Friday, Jan. 30, 1998 | 10:21 a.m.

A bid for a new trial by disgruntled former postal worker Charles Jennings who was convicted of murdering a U.S. Postal Service official that helped fire him has been denied by District Judge Donald Mosley.

The judge then formally sentenced Jennings on Thursday to the life prison sentence without the possibility of parole that had been dictated by the jury that convicted him of murder in December 1997.

In the request for a new trial, Jennings' attorney Mace Yampolsky had argued that prosecutors changed the theory of their case and he was not given sufficient time to prepare a defense.

Yampolsky said that prosecutors originally alleged that Jennings, 42, premeditatedly drove to the post office branch at 1001 E. Sunset Road early on December 19, 1996, to kill James Brown, 59, and perhaps two other executives.

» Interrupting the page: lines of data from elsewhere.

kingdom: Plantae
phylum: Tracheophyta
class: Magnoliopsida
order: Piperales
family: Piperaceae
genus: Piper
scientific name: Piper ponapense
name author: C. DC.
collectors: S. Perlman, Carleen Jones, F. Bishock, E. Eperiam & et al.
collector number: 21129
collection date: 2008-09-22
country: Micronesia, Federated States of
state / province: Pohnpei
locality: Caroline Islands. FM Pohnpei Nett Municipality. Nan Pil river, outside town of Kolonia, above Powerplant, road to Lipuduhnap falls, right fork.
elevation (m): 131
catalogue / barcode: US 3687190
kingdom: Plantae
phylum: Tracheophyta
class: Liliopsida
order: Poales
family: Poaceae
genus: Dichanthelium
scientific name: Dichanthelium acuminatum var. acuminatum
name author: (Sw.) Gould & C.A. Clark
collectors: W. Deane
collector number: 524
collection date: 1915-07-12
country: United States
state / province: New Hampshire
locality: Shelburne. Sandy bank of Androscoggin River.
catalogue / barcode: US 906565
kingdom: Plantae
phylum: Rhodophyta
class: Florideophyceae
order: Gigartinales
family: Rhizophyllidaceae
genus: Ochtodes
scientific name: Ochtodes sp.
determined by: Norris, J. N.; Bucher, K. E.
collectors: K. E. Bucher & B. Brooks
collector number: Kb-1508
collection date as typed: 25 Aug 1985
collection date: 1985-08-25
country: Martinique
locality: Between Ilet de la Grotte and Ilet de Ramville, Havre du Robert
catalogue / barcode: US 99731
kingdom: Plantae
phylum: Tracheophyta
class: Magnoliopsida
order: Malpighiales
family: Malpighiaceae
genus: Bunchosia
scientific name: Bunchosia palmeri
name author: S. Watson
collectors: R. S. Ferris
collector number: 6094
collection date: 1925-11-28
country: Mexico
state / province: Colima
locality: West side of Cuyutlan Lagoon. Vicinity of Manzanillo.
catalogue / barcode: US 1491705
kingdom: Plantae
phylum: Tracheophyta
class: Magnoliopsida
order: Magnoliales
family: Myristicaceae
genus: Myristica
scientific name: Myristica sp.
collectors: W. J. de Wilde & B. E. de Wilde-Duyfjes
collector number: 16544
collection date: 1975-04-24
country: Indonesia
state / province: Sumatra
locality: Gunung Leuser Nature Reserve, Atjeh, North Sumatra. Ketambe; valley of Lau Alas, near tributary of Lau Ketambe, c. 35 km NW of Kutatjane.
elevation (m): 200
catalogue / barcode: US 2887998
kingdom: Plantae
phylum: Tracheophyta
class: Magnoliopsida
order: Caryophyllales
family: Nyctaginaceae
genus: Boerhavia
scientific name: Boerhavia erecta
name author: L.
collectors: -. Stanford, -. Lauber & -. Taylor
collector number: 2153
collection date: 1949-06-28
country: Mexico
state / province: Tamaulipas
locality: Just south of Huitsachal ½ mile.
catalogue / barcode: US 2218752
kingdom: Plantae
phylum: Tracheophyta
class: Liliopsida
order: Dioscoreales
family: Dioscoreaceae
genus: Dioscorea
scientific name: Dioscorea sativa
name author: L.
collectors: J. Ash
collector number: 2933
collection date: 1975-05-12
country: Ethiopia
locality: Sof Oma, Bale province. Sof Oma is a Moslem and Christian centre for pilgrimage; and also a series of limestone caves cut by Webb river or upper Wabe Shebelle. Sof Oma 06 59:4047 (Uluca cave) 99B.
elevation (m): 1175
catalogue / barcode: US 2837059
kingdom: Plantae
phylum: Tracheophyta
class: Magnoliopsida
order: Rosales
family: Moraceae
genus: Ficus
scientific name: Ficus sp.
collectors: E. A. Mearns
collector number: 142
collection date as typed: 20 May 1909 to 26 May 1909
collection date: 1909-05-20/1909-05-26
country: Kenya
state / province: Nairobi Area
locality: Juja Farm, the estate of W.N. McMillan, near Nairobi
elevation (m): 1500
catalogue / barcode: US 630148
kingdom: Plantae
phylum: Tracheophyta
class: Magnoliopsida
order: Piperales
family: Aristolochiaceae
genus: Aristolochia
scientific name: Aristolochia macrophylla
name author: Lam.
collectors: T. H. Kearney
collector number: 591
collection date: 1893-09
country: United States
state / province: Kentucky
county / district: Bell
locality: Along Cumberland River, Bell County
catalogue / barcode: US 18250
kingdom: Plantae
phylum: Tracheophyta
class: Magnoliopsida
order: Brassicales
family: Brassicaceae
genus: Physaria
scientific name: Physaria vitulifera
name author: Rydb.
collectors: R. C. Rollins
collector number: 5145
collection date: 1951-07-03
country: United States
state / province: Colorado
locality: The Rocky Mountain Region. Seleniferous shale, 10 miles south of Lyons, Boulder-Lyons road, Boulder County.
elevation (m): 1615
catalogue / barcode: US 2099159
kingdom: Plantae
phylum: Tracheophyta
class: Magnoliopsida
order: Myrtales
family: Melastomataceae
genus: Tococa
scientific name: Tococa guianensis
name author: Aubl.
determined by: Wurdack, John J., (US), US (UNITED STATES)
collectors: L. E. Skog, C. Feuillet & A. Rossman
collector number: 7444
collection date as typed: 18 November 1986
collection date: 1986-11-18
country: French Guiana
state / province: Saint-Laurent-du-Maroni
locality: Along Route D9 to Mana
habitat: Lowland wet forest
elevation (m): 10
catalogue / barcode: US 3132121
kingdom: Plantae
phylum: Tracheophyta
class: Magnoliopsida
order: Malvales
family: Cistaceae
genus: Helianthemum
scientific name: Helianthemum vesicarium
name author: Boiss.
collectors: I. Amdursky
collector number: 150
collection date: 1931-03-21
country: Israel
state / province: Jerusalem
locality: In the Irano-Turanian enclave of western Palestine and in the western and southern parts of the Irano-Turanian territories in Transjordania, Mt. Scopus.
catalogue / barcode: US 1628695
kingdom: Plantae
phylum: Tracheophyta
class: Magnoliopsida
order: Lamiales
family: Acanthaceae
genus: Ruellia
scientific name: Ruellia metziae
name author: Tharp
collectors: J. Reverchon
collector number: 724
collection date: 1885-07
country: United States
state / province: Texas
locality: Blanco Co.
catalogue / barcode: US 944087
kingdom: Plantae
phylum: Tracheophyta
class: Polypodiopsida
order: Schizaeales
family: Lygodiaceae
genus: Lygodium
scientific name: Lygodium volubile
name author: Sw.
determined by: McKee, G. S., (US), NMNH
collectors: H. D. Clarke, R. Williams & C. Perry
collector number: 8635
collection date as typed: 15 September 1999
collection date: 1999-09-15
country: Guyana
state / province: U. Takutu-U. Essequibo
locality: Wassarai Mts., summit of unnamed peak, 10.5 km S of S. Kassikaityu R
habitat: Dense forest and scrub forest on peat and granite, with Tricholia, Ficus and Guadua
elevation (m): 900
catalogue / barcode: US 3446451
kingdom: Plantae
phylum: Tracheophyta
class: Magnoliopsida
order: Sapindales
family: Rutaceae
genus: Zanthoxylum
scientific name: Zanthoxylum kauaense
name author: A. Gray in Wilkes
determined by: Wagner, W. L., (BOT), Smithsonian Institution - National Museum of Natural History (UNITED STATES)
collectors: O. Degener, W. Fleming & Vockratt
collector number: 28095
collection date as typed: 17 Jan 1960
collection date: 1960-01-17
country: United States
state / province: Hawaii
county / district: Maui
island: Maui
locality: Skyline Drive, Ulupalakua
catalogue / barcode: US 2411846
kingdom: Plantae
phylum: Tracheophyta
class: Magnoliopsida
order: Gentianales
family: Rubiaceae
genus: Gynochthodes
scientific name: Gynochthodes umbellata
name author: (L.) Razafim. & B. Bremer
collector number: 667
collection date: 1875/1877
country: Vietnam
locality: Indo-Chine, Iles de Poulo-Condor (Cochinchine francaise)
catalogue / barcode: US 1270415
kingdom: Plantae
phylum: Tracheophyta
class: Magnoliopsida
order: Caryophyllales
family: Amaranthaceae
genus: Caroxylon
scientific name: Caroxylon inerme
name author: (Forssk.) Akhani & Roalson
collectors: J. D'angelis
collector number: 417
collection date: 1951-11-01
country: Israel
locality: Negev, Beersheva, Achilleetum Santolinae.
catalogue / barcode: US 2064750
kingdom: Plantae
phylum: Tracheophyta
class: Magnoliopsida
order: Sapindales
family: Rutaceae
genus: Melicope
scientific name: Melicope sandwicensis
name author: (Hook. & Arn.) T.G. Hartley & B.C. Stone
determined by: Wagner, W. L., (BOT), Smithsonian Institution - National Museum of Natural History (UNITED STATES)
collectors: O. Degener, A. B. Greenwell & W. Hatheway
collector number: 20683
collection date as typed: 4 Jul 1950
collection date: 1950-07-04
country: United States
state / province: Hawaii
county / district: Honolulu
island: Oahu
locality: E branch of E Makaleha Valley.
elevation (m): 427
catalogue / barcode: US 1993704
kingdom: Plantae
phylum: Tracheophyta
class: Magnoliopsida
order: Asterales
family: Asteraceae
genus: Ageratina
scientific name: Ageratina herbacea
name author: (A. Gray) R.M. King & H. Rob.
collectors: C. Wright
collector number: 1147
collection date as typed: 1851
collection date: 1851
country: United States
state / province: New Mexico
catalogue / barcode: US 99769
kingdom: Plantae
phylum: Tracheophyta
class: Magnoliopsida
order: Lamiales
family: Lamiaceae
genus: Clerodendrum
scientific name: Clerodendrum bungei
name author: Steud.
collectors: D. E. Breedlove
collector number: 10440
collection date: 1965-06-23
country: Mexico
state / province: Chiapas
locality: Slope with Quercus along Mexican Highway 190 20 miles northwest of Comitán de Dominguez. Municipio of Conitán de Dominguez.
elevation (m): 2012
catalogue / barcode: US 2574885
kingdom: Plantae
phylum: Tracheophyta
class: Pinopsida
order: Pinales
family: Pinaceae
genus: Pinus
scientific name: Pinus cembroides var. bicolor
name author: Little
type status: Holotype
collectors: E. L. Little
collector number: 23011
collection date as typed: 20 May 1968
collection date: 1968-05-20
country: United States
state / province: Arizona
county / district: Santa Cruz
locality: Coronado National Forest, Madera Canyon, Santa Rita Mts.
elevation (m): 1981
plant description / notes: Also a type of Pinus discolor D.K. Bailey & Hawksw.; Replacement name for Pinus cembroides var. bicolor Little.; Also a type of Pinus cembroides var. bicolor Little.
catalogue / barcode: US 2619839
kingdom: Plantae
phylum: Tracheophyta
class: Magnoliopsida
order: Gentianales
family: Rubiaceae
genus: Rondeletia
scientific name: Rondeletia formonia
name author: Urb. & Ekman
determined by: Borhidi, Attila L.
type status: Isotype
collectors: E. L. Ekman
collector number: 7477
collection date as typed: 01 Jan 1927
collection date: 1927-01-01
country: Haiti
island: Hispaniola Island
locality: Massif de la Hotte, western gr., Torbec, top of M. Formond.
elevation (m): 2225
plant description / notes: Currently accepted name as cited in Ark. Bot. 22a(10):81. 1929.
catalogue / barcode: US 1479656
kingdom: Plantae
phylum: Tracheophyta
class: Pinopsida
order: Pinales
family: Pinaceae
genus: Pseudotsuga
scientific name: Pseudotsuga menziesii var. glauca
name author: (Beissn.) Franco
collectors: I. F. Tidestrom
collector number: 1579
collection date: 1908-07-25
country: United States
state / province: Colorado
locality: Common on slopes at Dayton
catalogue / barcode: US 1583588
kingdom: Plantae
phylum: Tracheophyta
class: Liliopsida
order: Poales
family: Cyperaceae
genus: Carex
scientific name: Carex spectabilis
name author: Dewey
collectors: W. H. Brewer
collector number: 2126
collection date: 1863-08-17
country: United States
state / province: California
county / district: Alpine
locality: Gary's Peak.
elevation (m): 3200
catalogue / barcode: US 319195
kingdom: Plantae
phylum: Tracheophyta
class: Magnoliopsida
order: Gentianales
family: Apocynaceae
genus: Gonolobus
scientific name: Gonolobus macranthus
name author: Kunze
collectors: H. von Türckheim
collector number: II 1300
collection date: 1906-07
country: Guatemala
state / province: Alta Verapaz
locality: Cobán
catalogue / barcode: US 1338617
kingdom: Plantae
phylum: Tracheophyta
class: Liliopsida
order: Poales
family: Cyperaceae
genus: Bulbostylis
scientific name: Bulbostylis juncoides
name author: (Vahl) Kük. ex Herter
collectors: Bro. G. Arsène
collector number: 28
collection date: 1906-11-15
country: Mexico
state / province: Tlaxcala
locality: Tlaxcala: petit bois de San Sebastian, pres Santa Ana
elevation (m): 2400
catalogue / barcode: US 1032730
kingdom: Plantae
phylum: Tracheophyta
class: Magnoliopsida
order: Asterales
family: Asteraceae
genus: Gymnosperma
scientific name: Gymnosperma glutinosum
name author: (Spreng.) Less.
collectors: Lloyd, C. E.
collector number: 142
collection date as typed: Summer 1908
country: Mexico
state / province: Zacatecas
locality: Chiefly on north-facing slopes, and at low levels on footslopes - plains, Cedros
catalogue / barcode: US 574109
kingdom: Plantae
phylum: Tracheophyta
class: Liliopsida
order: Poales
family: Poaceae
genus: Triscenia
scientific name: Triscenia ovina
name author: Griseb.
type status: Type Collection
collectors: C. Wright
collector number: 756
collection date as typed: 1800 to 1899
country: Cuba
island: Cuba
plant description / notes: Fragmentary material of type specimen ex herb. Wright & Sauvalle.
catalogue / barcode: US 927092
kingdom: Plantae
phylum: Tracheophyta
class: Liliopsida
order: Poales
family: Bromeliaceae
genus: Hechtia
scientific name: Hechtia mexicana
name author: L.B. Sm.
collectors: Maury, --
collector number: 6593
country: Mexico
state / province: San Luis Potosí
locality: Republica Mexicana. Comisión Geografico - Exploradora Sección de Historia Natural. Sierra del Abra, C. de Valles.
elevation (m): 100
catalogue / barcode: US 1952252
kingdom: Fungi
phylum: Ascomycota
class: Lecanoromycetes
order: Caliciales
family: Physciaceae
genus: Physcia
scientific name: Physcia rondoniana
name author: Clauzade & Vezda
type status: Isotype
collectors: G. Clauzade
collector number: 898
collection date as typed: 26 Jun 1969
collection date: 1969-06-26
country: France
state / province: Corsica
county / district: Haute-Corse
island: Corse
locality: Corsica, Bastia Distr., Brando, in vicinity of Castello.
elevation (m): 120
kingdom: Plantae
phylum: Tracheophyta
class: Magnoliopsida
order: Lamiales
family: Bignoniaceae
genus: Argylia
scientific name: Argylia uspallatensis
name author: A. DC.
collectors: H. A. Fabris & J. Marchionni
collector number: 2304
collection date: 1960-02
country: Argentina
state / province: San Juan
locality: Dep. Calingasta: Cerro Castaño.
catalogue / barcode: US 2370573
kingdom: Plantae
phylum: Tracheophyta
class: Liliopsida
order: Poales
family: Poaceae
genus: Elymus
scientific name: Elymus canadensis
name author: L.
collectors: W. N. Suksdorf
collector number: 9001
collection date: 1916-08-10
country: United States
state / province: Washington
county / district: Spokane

After Jennings testified at the trial that the fatal shot was fired as he and Brown struggled for the gun that he was holding on the postal supervisor, the prosecution argued to the jurors that they could convict Jennings under the alternate theory of "felony murder."

Under Nevada felony murder law, a person can be convicted of first-degree murder if a death occurs during the commission of a violent felony, like kidnapping. Premeditated murder also is first-degree murder.

Yampolsky now will have to seek a new trial through an appeal to the Nevada Supreme Court.

Brown's slaying occurred as Jennings was coming down from a four-day crack cocaine binge that had been precipitated by his failure to win back his job through the postal service's administrative appeal process, according to trial testimony.

Jennings, who already has served more than a year behind bars, had become despondent and suicidal because of his job woes, witnesses said.

On the advice of his attorney, Jennings declined to speak at Thursday's sentencing.